INSTRUCTIONS FOR THE TASK >> All records, exactly as written, minus the pictures: copy them out.

RECORDED INFORMATION >>

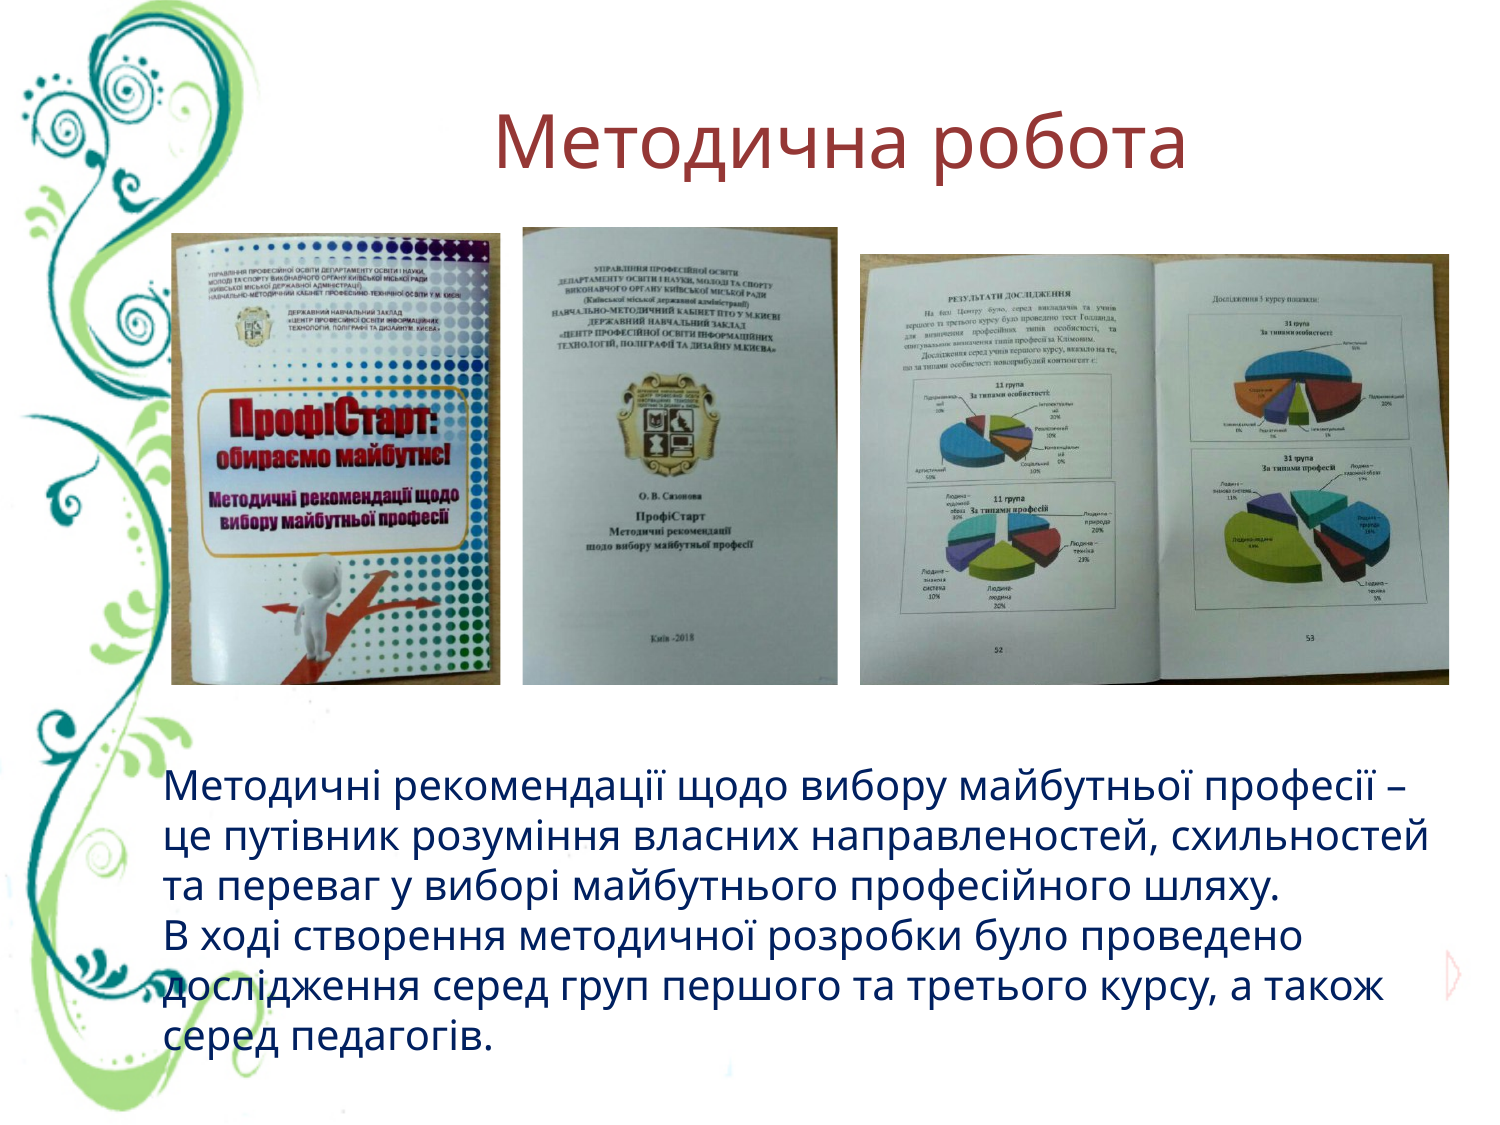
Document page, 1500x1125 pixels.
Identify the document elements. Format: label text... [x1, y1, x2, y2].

title Методична робота [257, 45, 1425, 233]
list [109, 294, 562, 624]
text_box Методичні рекомендації щодо вибору майбутньої професії – це путівник розуміння власних направленостей, схильностей та переваг у виборі майбутнього професійного шляху. В ході створення методичної розробки було проведено дослідження серед груп першого та третього курсу, а також серед педагогів. [147, 751, 1447, 1067]
picture [0, 0, 1500, 1125]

OUTPUT OF THE TASK >>
Document page, 1500x1125 pixels.
Identify the document elements. Format: label text... [x1, y1, x2, y2].

title Методична робота [257, 45, 1425, 233]
list [109, 294, 562, 624]
text_box Методичні рекомендації щодо вибору майбутньої професії – це путівник розуміння власних направленостей, схильностей та переваг у виборі майбутнього професійного шляху. В ході створення методичної розробки було проведено дослідження серед груп першого та третього курсу, а також серед педагогів. [147, 751, 1447, 1067]
picture [0, 0, 1500, 1125]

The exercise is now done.